__ИСХОДНЫЙ ТЕКСТ__:
Четыре часа проходят незаметно, Мария Давыдовна возвращается с работы, радуется тому, что Петя оживлен и все предписания врача выполнены, она уговаривает меня выпить стакан чаю.





Так прошло мое первое «дежурство», и на другой день я уже шла туда как в родной дом.

На второй или третий вечер, когда я разогревала на кухоньке ужин для Пети, послышались шаги на крыльце, кто-то без стука вошел в сени, привычно пошаркал ногами о коврик и, рывком отворив тяжелую дверь, застыл на пороге. Я тоже оцепенела — в сумерках мне показалось, что вошедший очень большой и черный. И вдруг услыхала изумленное: «Это вы?» — и узнала Алика. Я так удивилась, что не могла сразу ответить, а из комнаты за моей спиной уже раздавался голос Пети: «Это ты, Алик? Проходи. Ниночка, знакомьтесь, это мой школьный друг, Арнольд». «Да мы знакомы», — сказали мы оба, входя в комнату и удивляя Петю. Но еще больше были изумлены этой случайностью мы сами. Мне почему-то очень знаменательным показалось это новое пересечение наших путей. Об этом же говорил мне позднее и Арнольд.

__ЧТО ТРЕБУЕТСЯ__: Верните без изменений фрагмент исходного текста: начните со слов «Четыре часа проходят» и остановитесь после слов «в родной дом.». Записи ниже представляют собой отдельный материал и с текстом не связаны.

__ИСХОДНЫЕ МАТЕРИАЛЫ__:

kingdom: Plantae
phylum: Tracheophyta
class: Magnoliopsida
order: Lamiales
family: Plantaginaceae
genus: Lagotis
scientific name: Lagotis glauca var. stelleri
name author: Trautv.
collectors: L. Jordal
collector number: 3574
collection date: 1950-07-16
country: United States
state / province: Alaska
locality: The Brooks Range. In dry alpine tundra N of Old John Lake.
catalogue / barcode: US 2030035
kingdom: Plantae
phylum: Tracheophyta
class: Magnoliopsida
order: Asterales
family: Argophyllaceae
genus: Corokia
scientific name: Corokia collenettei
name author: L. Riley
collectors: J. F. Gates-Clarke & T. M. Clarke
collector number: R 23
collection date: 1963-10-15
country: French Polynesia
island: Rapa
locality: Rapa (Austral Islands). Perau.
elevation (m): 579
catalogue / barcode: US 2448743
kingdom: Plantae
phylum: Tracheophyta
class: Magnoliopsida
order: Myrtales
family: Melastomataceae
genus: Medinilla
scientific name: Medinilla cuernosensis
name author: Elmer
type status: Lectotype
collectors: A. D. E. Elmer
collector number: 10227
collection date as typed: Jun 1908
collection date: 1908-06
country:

__РЕЗУЛЬТАТ ВЫПОЛНЕНИЯ__:
Четыре часа проходят незаметно, Мария Давыдовна возвращается с работы, радуется тому, что Петя оживлен и все предписания врача выполнены, она уговаривает меня выпить стакан чаю.





Так прошло мое первое «дежурство», и на другой день я уже шла туда как в родной дом.